- _Saved data entries_:
__________
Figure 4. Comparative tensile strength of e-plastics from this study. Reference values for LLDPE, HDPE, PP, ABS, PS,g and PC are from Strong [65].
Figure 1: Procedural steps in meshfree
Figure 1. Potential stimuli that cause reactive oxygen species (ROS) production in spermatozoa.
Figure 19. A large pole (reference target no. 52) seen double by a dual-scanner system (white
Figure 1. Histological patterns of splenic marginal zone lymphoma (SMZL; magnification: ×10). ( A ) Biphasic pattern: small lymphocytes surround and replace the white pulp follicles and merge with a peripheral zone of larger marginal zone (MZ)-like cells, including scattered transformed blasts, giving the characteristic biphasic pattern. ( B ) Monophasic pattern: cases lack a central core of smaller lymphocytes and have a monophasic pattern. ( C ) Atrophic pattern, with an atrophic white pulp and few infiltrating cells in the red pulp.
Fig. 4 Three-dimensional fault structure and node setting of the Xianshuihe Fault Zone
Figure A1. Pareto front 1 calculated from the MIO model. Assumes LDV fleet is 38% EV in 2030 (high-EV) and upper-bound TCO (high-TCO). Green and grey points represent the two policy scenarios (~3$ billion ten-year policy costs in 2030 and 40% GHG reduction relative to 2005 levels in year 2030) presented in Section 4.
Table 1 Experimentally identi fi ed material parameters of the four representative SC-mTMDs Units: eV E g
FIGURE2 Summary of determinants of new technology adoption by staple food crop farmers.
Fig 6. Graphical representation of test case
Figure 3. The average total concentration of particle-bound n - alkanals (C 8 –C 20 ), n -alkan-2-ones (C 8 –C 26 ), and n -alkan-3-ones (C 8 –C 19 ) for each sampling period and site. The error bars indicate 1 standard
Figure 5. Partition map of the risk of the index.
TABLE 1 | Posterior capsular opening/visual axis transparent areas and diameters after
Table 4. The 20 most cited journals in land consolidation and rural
__________
- _ACTION ITEM_: Taking the records above, retype every line from the one with "Table 1 Experimentally" down to the one with "Figure 5. Partition", exactly and with nothing else.

- _YOUR SOLUTION_:
Table 1 Experimentally identi fi ed material parameters of the four representative SC-mTMDs Units: eV E g
FIGURE2 Summary of determinants of new technology adoption by staple food crop farmers.
Fig 6. Graphical representation of test case
Figure 3. The average total concentration of particle-bound n - alkanals (C 8 –C 20 ), n -alkan-2-ones (C 8 –C 26 ), and n -alkan-3-ones (C 8 –C 19 ) for each sampling period and site. The error bars indicate 1 standard
Figure 5. Partition map of the risk of the index.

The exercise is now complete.